[Passage provided]
□ □ □ □ □ □ □
Not sure if you are a salty sweater? Good indications are salt rings on your clothes after working out or salt flaking off your skin once sweat dries. You may also always crave salty stuff after a workout or have difficulty absorbing fluids during (aka sloshy stomach).
-4 Hours Before
The athlete’s plate mentioned above is again a good general guideline for meal consumption 3-4 hours prior to the workout start. In terms of carbohydrates this is usually about 1-2g/kg of body weight. For a 150lb woman that might look like a large baked potato and a banana (in addition to protein, vegetables, and healthy fats).
Avoiding high fat meals (like fried foods) and high fiber items may help prevent any stomach problems that typically arise. Fat and fiber are slow to digest, thus consuming them surrounding a workout can exacerbate the already slowed digestion caused by blood flow diverting from the gut to the muscles. Choosing starches (such as pastas, rice, potatoes, corn) may help provide a more sustainable source of energy, which may be of even more importance if not consuming fuel during the workout.
Fluid intake should really be tailored to the individual (monitoring urine color throughout the day and aiming for pale yellow is a start), but a general guideline is 16-20 oz of fluid in the 3-4 hours leading up to a workout. Again, salty sweaters can benefit from including more salt with this meal or adding an electrolyte beverage to the mix.
Fall into the early morning workout category? Aim for a smaller 15-30g carbohydrate snack first thing, such as 8-16oz sports drink, a small banana, or a piece of toast. You can also focus on the night before meal as discussed above. Additionally, there may be some benefit to completing some workouts “low” (ie without pre-workout carbohydrate fueling). Ideally this is only occasionally practiced prior to low intensity, shorter duration workouts – routinely completing endurance training or high intensity activities with low carbohydrate stores can contribute to an increased stress response, reduced immunity, and poor training adaptations.
□ □ □ □ □ □ □
[Saved entries]
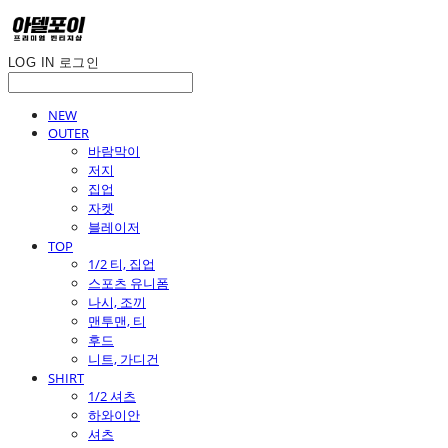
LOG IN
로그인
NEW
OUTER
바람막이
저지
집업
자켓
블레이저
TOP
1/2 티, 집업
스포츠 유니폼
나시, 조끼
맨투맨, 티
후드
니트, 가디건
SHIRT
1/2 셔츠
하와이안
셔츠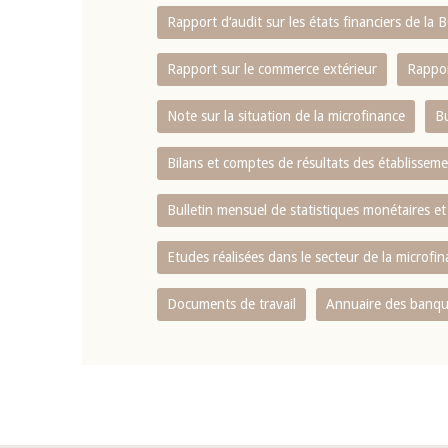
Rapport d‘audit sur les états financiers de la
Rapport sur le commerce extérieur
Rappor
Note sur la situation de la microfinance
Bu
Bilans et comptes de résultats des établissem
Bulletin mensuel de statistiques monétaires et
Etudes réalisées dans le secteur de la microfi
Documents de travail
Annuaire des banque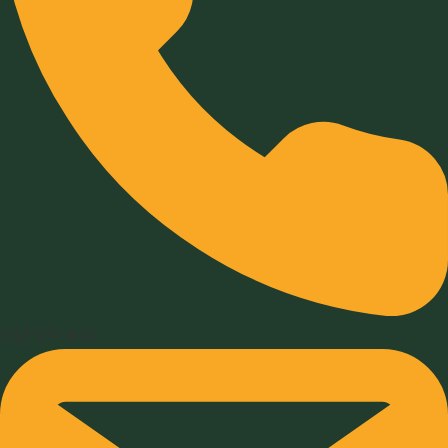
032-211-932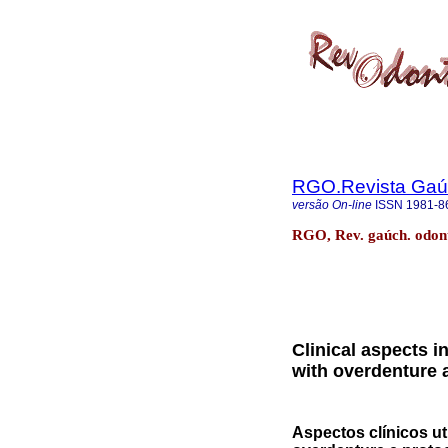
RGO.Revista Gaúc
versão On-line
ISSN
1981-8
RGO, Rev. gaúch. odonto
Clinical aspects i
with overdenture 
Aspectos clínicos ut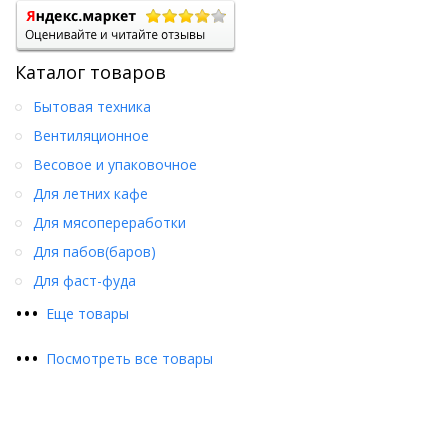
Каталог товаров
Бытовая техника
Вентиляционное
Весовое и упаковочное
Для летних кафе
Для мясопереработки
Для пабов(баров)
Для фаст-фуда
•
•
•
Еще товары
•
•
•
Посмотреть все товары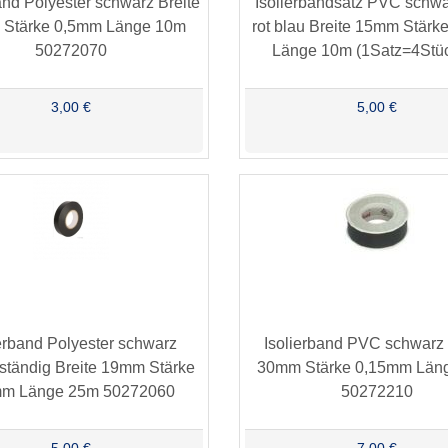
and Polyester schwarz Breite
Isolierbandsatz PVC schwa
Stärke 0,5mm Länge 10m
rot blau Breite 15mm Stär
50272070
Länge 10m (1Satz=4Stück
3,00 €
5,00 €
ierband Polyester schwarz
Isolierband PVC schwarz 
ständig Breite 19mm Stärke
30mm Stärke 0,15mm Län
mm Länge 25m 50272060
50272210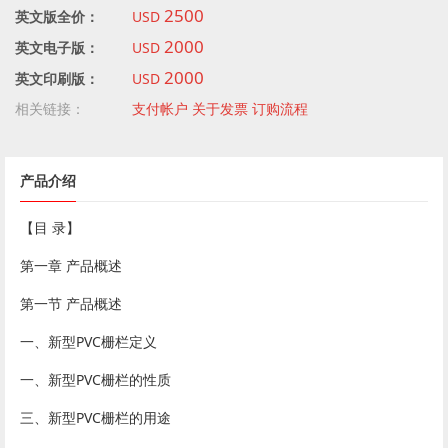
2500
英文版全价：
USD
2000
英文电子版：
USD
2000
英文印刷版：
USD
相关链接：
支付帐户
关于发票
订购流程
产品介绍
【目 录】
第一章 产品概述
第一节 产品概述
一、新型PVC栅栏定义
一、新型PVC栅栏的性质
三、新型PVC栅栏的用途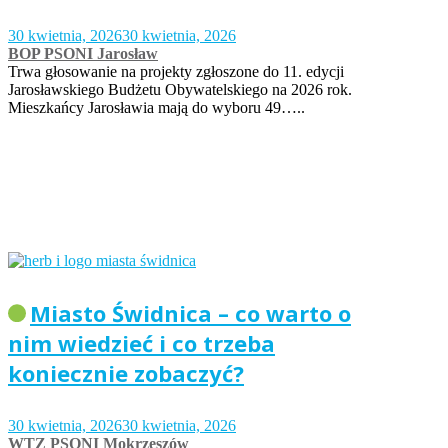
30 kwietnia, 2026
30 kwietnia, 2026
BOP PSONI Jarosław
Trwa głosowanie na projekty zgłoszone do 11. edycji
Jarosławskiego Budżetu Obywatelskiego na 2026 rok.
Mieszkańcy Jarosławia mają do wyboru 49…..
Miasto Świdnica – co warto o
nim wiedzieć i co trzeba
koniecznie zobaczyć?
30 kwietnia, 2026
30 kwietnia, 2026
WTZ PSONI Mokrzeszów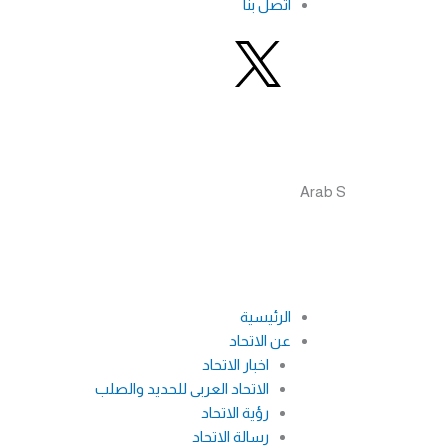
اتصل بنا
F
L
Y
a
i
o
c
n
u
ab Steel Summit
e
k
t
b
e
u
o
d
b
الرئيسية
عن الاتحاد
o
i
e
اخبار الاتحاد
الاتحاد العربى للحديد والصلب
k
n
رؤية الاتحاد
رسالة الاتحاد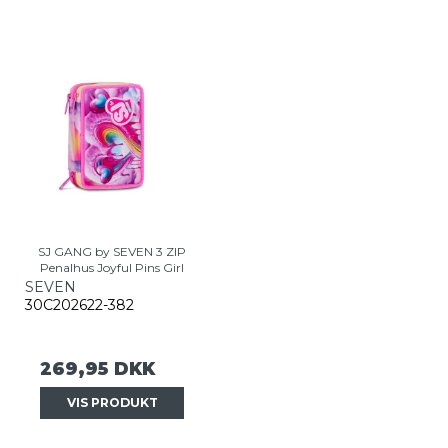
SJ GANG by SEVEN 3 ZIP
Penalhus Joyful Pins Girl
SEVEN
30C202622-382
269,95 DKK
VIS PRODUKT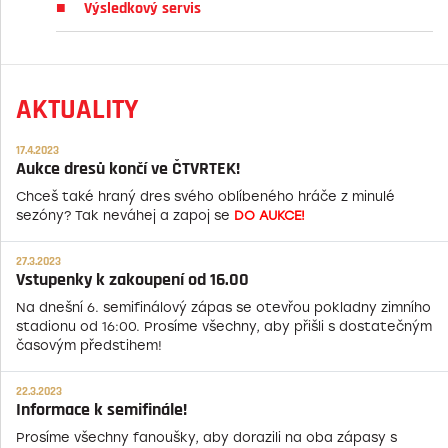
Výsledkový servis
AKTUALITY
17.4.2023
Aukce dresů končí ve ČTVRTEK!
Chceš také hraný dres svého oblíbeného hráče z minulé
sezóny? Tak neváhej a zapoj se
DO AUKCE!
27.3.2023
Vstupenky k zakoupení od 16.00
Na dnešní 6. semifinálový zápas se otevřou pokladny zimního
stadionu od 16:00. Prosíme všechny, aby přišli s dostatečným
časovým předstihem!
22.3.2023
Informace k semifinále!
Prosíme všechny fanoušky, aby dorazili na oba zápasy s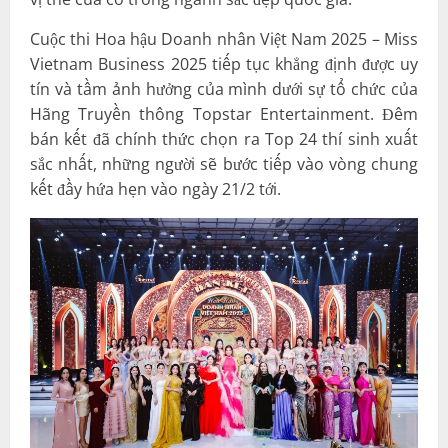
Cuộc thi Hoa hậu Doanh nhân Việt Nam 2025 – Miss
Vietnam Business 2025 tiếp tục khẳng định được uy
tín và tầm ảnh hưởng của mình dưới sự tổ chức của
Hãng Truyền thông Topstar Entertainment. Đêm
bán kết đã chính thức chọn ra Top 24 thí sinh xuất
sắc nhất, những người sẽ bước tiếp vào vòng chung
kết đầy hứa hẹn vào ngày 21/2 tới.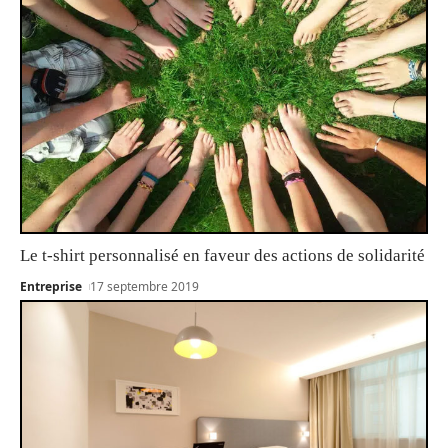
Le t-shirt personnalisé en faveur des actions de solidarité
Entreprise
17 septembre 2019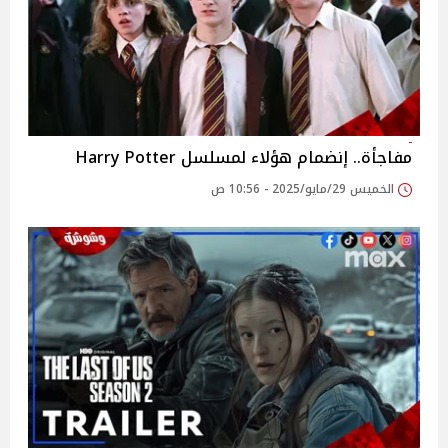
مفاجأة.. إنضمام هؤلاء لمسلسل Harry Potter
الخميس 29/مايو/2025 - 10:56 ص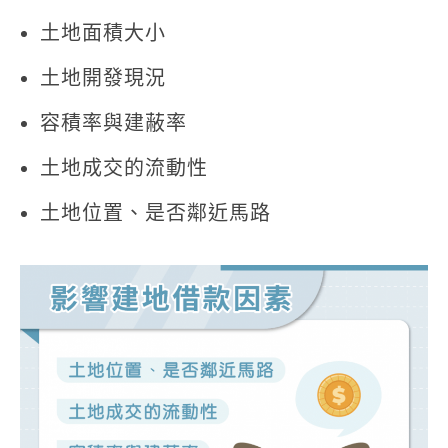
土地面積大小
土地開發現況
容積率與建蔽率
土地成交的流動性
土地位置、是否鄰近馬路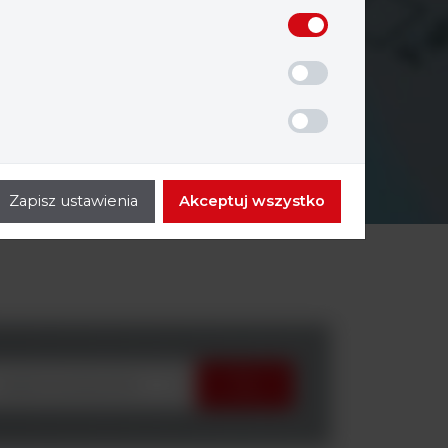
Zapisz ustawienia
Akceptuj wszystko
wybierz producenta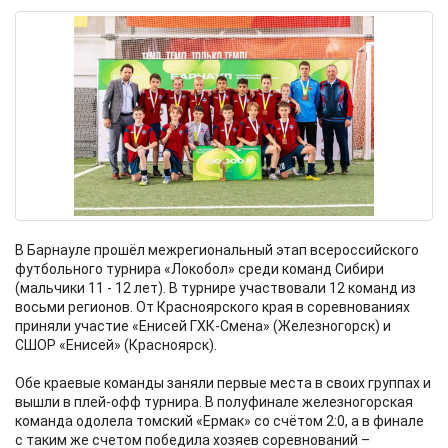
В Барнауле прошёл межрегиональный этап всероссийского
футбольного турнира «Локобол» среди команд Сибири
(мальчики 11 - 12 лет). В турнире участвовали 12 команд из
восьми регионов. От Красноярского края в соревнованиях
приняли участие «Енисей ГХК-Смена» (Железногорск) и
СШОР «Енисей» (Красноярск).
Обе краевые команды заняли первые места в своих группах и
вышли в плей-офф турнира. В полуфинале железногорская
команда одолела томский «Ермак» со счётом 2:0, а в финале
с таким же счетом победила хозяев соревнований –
□ □ □ □ □ □ □
[What is required]
How would the passage on eating and drinking before a workout go on after its last sentence? Write the next part of it.

[Output for this exercise]
30-60 Minutes Before
If you did a good job at your previous meal, you may not need much of a snack at this point. If you sense some hunger arising, or have a longer workout planned and won’t consume fuel during the workout, it’s a good idea to consume a mostly carbohydrate snack at this point. Aiming for 0.5-1g/kg body weight is the general guideline, so our 150lb woman may need a large banana or ½ peanut butter & honey sandwich. Avoiding high-fat and fiber items is even more important at this point, but the gut is trainable. Small amounts of protein (5-10grams) are fine. While things like peanut butter are predominantly providing fat, a small portion such as 1 tbsp may be well tolerated and very satisfying after experimenting with timing.
Now is another opportunity to get in more fluids and electrolytes as needed. This is even more important if you don’t plan to consume fluids during the workout. An additional 8-12 oz over the 30-60 minutes prior to starting can ensure hydration is in check. Watch for overhydrating – indications may be clear urine or an overly full feeling or sloshing in your stomach.
Any fueling surrounding a workout should be practiced, practiced, practiced. It really needs to mimic your fueling plan for a race – try whatever foods or sports foods you plan to have on race day in as similar a manner as possible. Keep in mind the nerve factor, too. You may have a stomach of steel or it could be topsy turvy come race morning, so be certain you have some meal and snack options that “sit” well.